Al-Qaeda this week published an online magazine featuring instructions on how to build homemade car bombs and an appeal to Muslims to attack UK and US targets in the vein of the Boston bombers.
The English-language magazine, entitled ‘Palestine: Betrayal of the Guilty Conscience Al-Malahem’, urges Muslims in the West to assemble pressure cooker bombs like those used to attack the Boston marathon last year.
In a list of “examples of targets,” the magazine suggests attacks on the UK’s Royal Military Academy at Sandhurst, MI5’s Thames House and Marks & Spencer department stores during Friday prayers, so as to avoid harming Muslims.
The list features US targets including Times Square, casinos in Las Vegas, Georgia Military College, the US Air Force Academy in Colorado Springs and the General Atomics headquarters in San Diego. It also suggests attacks on Israeli, British and American company headquarters and holiday destinations abroad, oil tankers and busy train stations.
A nine-page spread offers instructions on how to “make a bomb in the kitchen of your Mom,” step-by-step photographs, a shopping list, and admiring words about Boston bombers the Tsarnaev brothers.
“This recipe gives you the ability to make a car bomb even in countries with tight security and surveillance,” one article reads, before providing a list of supplies including cooking gas, oxygen gas, a barometer, decoration lamps and matches.
“My Muslim brother: we are conveying to you our military training right into your kitchen to relieve you of the difficulty of traveling to us,” it reads.
“If you are sincere in your intentions to serve the religion of Allāh, then all what you have to do is enter your kitchen and make an explosive device that would damage the enemy if you put your trust in Allāh and then use this explosive device properly.”
A timeline of terror attacks, including 9/11 and the Boston bombings is concluded with a blank entry marked '201?' implying a terror attack on American or British soil is planned for the near future.

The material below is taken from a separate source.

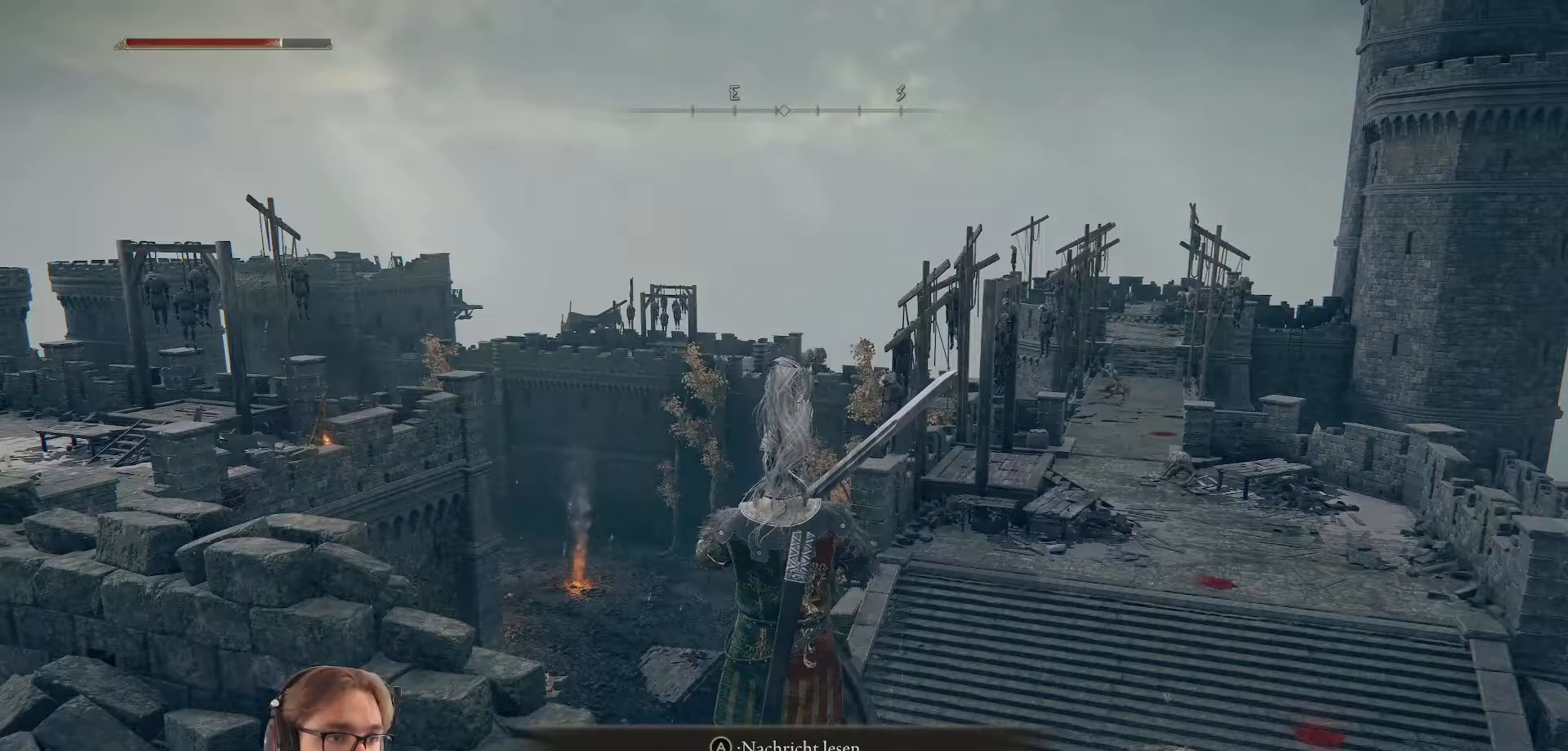
{"buttons": [], "left_stick": "center", "right_stick": "center", "events": []}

“The timeline concludes with the date 201?’ and blank spaces and question marks for the photo and information of the next attack - implying that it is coming soon,” Steve Stalinsky, of the Middle East Media Research Institute, told Fox News.
“Both AQAP [Al-Qaeda in the Arab Peninsular] and IS [Islamic State], as well as every other al-Qaeda branch and offshoot, is relying on US social media companies including Twitter and YouTube for their cyber-Jihad efforts,” Stalinsky said.

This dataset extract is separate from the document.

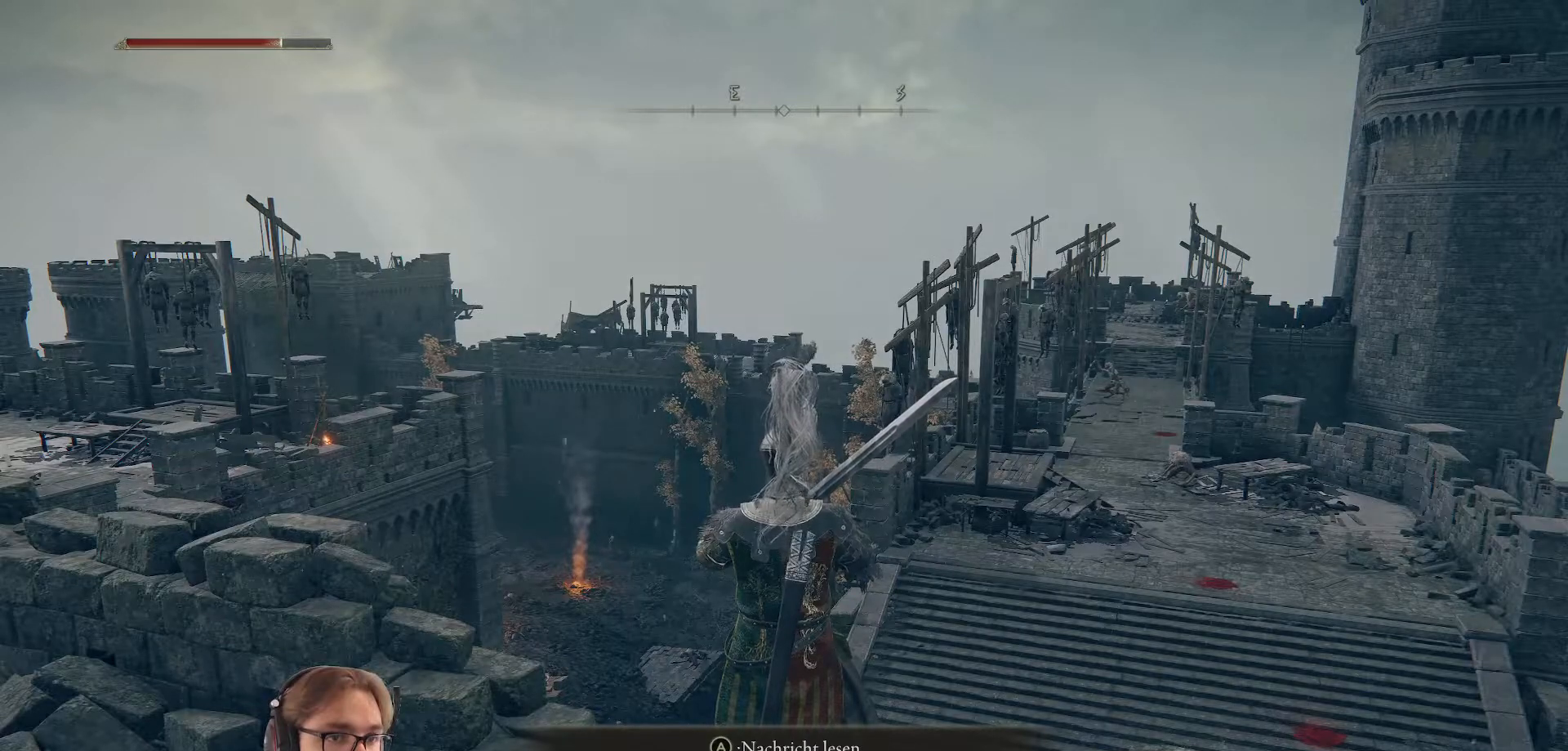
{"buttons": [], "left_stick": "center", "right_stick": "center", "events": [[67, "right_stick", "down"], [250, "right_stick", "center"]]}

“There could be some envy by AQAP that IS is now getting all the headlines.”
The magazine is a supplement to the terror group’s Inspire magazine, aimed at encouraging Muslims in the West to carry out lone-wolf terror attacks. “Inspire Magazine's goal is to empower Muslims. And what is empowerment without being strong, powerful and intelligent?” the publications reads.
“In this section, we give you strength, power and intelligence. Believe me, using car bombs gives you all that.”